Ventral and dorsal streams processing visual motion perception (FDG-PET study)
1 Department of Neurolog, Ludwig-Maximilians University, Campus Grosshadern, Marchioninistr 15, Munich 81377, Germany
2 Department of Nuclear Medicine, Johannes Gutenberg-University, Langenbeckstr 1, Mainz 55101, Germany
3 Department of Neurology, Johannes Gutenberg-University, Langenbeckstr 1, Mainz 55101, Germany
4 Department of Nuclear Medicine, Ludwig-Maximilians University, Campus Grosshadern, Marchioninistr 15, Munich 81377, Germany
5 German Vertigo / Dizziness Center (IFB LMU), Ludwig-Maximilians University, Campus Grosshadern, Marchioninistr 15, Munich 81377, Germany
BMC Neuroscience 2012, 13:81 doi:10.1186/1471-2202-13-81Published: 16 July 2012
Earlier functional imaging studies on visually induced self-motion perception (vection) disclosed a bilateral network of activations within primary and secondary visual cortex areas which was combined with signal decreases, i.e., deactivations, in multisensory vestibular cortex areas. This finding led to the concept of a reciprocal inhibitory interaction between the visual and vestibular systems. In order to define areas involved in special aspects of self-motion perception such as intensity and duration of the perceived circular vection (CV) or the amount of head tilt, correlation analyses of the regional cerebral glucose metabolism, rCGM (measured by fluorodeoxyglucose positron-emission tomography, FDG-PET) and these perceptual covariates were performed in 14 healthy volunteers. For analyses of the visual-vestibular interaction, the CV data were compared to a random dot motion stimulation condition (not inducing vection) and a control group at rest (no stimulation at all).
Group subtraction analyses showed that the visual-vestibular interaction was modified during CV, i.e., the activations within the cerebellar vermis and parieto-occipital areas were enhanced. The correlation analysis between the rCGM and the intensity of visually induced vection, experienced as body tilt, showed a relationship for areas of the multisensory vestibular cortical network (inferior parietal lobule bilaterally, anterior cingulate gyrus), the medial parieto-occipital cortex, the frontal eye fields and the cerebellar vermis. The “earlier” multisensory vestibular areas like the parieto-insular vestibular cortex and the superior temporal gyrus did not appear in the latter analysis. The duration of perceived vection after stimulus stop was positively correlated with rCGM in medial temporal lobe areas bilaterally, which included the (para-)hippocampus, known to be involved in various aspects of memory processing.
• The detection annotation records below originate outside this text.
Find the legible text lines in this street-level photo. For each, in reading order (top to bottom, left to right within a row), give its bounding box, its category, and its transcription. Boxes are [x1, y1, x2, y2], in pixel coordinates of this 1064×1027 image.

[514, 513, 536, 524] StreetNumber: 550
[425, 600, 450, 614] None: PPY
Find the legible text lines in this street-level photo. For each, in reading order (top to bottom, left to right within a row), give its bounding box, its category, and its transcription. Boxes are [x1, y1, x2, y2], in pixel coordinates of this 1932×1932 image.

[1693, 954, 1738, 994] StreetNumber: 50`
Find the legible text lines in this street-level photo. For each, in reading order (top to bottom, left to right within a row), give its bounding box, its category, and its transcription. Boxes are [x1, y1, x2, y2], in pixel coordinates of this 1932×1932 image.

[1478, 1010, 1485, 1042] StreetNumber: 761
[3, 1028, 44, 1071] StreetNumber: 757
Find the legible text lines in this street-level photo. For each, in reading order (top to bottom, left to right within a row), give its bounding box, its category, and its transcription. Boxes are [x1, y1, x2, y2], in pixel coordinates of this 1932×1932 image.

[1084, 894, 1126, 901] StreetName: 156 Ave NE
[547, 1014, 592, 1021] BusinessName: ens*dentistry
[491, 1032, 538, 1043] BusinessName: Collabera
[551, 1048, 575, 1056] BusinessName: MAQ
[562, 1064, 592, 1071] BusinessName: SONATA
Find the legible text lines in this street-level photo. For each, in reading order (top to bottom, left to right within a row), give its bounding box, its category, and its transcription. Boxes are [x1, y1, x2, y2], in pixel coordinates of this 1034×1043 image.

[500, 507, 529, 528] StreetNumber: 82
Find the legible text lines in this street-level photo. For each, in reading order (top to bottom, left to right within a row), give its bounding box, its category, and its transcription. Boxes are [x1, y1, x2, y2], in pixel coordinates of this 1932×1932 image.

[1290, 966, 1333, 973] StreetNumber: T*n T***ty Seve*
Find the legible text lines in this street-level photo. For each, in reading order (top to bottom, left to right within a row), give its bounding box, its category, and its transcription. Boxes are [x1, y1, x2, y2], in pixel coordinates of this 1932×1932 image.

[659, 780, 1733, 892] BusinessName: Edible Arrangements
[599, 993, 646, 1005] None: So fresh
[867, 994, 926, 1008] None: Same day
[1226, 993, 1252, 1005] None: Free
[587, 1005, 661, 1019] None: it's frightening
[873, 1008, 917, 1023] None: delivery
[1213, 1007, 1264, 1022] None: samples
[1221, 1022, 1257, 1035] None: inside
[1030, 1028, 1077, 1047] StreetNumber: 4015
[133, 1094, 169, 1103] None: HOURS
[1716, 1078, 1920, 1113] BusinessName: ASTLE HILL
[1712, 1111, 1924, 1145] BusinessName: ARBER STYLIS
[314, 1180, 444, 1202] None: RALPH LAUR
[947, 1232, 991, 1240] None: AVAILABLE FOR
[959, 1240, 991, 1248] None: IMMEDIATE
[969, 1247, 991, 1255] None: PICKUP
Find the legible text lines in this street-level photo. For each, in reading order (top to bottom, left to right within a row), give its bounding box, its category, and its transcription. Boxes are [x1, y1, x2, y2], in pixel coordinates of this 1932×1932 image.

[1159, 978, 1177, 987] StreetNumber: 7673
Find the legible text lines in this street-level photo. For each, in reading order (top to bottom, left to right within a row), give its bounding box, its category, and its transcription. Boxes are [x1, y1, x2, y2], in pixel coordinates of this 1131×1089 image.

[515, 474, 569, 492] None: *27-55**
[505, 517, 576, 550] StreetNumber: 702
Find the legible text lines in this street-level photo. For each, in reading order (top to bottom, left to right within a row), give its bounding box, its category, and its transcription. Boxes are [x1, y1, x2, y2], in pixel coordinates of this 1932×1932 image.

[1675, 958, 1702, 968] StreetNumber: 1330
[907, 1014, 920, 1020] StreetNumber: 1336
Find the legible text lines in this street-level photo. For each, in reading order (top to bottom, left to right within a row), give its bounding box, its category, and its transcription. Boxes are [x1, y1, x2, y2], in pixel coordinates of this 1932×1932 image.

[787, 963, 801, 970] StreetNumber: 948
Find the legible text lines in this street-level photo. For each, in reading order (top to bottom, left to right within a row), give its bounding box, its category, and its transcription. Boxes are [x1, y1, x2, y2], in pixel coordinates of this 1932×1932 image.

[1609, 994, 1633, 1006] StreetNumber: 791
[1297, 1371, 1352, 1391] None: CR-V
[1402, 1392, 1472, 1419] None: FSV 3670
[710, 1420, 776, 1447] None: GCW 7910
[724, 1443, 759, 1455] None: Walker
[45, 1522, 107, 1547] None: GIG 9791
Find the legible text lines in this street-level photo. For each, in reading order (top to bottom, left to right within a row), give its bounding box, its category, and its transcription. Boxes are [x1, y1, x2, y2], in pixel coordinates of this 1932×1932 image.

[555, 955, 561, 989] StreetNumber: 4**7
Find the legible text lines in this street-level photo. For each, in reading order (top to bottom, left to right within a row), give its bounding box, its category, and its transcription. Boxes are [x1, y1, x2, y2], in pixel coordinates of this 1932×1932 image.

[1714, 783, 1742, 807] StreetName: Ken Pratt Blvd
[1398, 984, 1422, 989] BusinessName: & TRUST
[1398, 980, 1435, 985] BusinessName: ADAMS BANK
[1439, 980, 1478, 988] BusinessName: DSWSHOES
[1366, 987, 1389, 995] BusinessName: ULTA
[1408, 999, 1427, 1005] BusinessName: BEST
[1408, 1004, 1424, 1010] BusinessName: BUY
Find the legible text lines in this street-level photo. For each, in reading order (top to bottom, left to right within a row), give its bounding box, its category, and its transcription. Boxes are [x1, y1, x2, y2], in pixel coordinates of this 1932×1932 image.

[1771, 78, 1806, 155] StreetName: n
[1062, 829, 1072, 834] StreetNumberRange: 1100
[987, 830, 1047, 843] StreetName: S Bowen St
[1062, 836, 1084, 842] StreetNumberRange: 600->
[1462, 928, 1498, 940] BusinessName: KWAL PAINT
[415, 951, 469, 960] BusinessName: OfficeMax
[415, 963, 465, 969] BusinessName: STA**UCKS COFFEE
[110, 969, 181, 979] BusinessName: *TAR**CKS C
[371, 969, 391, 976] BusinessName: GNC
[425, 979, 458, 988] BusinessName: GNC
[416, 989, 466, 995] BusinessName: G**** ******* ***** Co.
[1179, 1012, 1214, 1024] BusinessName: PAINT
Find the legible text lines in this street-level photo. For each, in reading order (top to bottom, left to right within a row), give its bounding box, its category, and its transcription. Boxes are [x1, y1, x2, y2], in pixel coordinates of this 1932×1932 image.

The amount of head tilt was found to be positively correlated with the rCGM of bilateral basal ganglia regions responsible for the control of motor function of the head.
Our data gave further insights into subfunctions within the complex cortical network involved in the processing of visual-vestibular interaction during CV. Specific areas of this cortical network could be attributed to the ventral stream (“what” pathway) responsible for the duration after stimulus stop and to the dorsal stream (“where/how” pathway) responsible for intensity aspects.